Gücü kutsayan batı uygarlığı insanlığa adalet, hakkaniyet ve barışın hakim olacağı bir dünya armağan edememiştir. Güç üreten araçların kutsanması hakikat fikrinin yok edilmesine, tabiatın tahrip edilmesine, medeniyetlerin köklerinin kurutulmasına ve tüketim köleliğine yol açmıştır.

Dünya büyük bir kaosun ve felaketin eşiğinden geçmektedir: İnsanlık küresel bir saldırı ile karşı karşıyadır. Temel insani ve ahlaki değerler ayaklar altına alınmış ve alınmaktadır.

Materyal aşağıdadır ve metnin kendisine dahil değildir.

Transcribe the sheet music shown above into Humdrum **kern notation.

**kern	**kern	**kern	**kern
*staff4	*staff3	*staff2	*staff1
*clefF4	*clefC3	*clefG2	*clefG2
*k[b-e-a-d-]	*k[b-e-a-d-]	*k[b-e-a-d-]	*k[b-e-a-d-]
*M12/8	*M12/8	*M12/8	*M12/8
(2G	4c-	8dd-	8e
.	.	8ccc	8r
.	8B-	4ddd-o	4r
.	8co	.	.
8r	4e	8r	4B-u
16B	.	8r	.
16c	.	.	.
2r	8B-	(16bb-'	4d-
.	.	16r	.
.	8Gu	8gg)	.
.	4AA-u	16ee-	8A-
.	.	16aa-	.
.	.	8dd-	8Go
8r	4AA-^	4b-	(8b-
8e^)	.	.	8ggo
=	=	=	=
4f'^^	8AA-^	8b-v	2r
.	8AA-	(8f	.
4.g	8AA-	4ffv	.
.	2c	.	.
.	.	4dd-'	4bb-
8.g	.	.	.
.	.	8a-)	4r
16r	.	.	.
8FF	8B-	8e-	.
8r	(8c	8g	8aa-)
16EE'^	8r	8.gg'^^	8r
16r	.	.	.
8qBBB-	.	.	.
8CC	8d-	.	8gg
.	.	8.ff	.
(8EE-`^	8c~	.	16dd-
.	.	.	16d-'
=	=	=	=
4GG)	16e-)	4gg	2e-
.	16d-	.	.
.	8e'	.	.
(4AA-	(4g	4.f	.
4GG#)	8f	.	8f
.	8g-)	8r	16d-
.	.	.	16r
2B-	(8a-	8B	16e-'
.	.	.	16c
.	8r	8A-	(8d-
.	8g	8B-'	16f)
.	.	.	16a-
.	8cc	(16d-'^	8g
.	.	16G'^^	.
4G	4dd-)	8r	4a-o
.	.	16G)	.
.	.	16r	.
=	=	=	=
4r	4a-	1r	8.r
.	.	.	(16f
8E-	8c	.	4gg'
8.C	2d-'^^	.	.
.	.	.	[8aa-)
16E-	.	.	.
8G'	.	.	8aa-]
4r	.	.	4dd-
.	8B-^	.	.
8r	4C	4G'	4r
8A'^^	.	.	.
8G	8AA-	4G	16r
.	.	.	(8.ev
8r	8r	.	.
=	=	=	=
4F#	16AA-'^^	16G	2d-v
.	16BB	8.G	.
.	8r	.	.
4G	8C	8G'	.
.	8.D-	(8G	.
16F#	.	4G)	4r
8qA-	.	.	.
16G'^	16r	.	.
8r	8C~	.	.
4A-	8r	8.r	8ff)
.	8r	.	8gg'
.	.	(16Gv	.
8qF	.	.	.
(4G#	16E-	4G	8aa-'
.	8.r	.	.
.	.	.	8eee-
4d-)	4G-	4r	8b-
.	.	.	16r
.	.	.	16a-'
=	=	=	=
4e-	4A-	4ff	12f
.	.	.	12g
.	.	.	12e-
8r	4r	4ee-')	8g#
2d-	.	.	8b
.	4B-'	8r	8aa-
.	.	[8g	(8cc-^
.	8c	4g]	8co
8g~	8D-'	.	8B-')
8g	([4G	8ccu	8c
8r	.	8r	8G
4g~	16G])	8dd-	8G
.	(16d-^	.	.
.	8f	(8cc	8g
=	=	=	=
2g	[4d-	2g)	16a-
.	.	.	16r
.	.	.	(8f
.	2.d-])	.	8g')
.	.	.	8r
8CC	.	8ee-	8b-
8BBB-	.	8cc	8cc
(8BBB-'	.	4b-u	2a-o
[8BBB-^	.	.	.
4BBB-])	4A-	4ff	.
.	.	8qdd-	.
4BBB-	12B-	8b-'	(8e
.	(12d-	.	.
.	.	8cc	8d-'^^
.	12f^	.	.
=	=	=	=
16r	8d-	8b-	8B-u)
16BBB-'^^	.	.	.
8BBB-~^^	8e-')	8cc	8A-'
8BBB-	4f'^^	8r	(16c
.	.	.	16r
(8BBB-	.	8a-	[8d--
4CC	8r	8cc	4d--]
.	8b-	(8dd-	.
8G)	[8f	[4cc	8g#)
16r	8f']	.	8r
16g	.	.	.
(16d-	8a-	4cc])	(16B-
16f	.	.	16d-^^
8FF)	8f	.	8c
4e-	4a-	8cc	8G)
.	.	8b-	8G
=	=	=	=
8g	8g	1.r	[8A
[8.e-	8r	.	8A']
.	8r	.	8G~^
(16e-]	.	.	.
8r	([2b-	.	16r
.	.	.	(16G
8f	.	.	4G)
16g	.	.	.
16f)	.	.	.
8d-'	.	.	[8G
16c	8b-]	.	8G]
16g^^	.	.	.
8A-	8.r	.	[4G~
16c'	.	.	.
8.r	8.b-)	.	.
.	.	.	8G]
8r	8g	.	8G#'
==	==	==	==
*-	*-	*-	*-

 İşgaller, katliamlar, iç savaşlar ve doğa tahribatı bir türlü bitmek bilmemektedir.

    Gelinen noktada, adalete, hakkaniyete, merhamete ve sulhe dayalı bir medeniyet tasavvuruna  tüm dünyanın ihtiyacı bulunduğu ortadadır. Bu medeniyet yolculuğuna ekonomik, teknolojik, sosyal ve kültürel  yönlerden hazırlanmak zorundayız. Bu hazırlık sadece teknik ve  maddi atılımlarla değil, köklü ve güçlü fikir, sanat, ilim, irfan ve hikmet atılımlarıyla da gerçekleştirilebilecektir.

Dünyanın içinde bulunduğu bu uygarlık krizi ve yeni bir medeniyet inşa etme sürecinde milletçe var olabilmemiz için inovatif fikir ve projeler üretme zorunluluğu, mühendislik mesleğinin bizlere yüklediği tarihi bir misyondur.